Por isso propomos o descronológico, um exercício onde sugerimos a relação entre dois tempos, a partir de conexões e desconexões entre uma obra contemporânea e uma obra de algum outro período da história da arte. Na edição de hoje conectamos as Historia Naturalis Brasiliae, 1648, de Willem Piso, com Atlas de anatomia Ondina | Ipupiara, 2007 | 2006, de Walmor Corrêa.
Diferentes leituras da ilustração científica foram e são realizadas no passado e na contemporaneidade. No século XVII diferentes missões exploratórias eram promovidas para os países do novo mundo, com o intento de catalogar as espécies da fauna e da flora e mapear os territórios ainda desconhecidos. Um dos movimentos nesse sentido foi engendrado por Mauricio de Nassau, que trouxe cientistas, pesquisadores e artistas para criar Historia Naturalis Brasiliae.
O catálogo de espécies nativas e territórios do Brasil foi produzido pelo holandês Willem Piso, a partir dos relatos de cientistas como George Marcgraf e H. Gralitzio. O atlas buscava registrar e dar visualidade para as espécies da natureza brasileira, se tornando alvo de pesquisa. Na contemporaneidade, o estudo da ilustração científica ainda está em vigor, como no trabalho de Walmor Corrêa, que explora a linguagem na elaboração de estruturas anatômicas de figuras mitológicas e folclóricas da cultura brasileira.
Os desenhos de Corrêa se apropriam dos elementos visuais recorrentes dessas ilustrações científicas produzidas no passado, feitas com o intuito de demonstrar proporções e elementos que compõem as diferentes espécies. Tal como nas ilustrações históricas publicadas em diferentes atlas, o artista também busca associar elementos de escrita que dissecam informações de caráter científico sobre a constituição anatômica dessas figuras e animais.
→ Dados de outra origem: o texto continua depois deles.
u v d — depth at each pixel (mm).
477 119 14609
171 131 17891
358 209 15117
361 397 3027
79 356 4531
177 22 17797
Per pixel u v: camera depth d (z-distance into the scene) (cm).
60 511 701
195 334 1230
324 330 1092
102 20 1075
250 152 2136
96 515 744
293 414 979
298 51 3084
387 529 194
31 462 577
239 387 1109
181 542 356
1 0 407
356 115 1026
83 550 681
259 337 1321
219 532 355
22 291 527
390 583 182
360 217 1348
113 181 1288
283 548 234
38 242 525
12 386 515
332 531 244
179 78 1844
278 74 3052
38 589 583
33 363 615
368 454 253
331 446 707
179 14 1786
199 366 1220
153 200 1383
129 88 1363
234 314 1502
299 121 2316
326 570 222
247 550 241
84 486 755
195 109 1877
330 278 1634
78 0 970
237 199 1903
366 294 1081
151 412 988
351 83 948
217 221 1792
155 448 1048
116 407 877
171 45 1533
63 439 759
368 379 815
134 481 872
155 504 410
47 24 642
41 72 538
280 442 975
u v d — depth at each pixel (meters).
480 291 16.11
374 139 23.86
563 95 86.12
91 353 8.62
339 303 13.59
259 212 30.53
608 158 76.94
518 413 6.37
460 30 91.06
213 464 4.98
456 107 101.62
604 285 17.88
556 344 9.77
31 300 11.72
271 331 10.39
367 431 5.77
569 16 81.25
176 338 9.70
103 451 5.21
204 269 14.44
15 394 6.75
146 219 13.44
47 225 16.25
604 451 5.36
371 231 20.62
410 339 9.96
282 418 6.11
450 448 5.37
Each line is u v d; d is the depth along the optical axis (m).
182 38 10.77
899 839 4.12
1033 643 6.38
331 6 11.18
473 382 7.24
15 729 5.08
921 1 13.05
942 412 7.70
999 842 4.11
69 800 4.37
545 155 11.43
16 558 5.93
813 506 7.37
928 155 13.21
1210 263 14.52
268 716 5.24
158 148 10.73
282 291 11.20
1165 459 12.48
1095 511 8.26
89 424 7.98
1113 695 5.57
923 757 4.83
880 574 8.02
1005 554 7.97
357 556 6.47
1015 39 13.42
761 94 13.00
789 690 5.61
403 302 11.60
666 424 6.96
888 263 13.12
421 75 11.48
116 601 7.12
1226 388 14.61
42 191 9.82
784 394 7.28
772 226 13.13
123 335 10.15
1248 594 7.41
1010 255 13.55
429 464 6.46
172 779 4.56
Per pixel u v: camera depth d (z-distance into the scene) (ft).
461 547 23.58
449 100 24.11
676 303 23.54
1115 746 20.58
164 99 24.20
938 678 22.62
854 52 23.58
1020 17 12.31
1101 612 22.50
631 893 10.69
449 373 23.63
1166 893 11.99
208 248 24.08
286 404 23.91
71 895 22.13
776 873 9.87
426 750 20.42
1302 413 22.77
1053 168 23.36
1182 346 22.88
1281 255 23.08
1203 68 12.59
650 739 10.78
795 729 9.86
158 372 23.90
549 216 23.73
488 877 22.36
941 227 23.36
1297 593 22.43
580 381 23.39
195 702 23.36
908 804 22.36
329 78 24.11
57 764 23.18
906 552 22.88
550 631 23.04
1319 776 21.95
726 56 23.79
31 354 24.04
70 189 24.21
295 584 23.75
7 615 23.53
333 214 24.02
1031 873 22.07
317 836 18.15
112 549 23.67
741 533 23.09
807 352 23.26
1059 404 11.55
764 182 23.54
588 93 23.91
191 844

Produzidas com o objetivo de catalogar e criar material de estudo, as ilustrações científicas no passado tinham compromisso estreito com a representação fidedigna das espécies, ainda que parte do que foi criado não era produzido a partir da observação, mas sim de relatos (o que resulta por vezes numa visão estereotipada ou errônea das espécies desenhadas). Na produção de Walmor Corrêa, em contraposição, o caráterficcional é adotado como elemento.
O registro de figuras mitológicas e folclóricas inexistentes, como uma sereia, cria um efeito de sentido para a produção do artista que já não assume o compromisso estrito da representação, como anteriormente. Pela adoção de elementos estéticos muito semelhantes com os das ilustrações do passado, as obras de Walmor Corrêa entrelaçam ironia a partir do registro anatômico de figuras irreais.
Outra distinção das imagens diz respeito ao sentido de sua produção. as ilustrações científicas de Piso inseridas em Historia Naturalis Brasiliae eram produzidas mais com o sentido de documentação do que como produto estético de contemplação. As imagens de Corrêa, por sua vez, se inscrevem no circuito da arte contemporânea sendo expostas em diferentes suportes e montagens, propondo uma fruição do conceito em paralelo com a leitura dos elementos da imagem.
Partimos desse ponto, mas e você: que outras conexões e desconexões identifica entre as duas obras?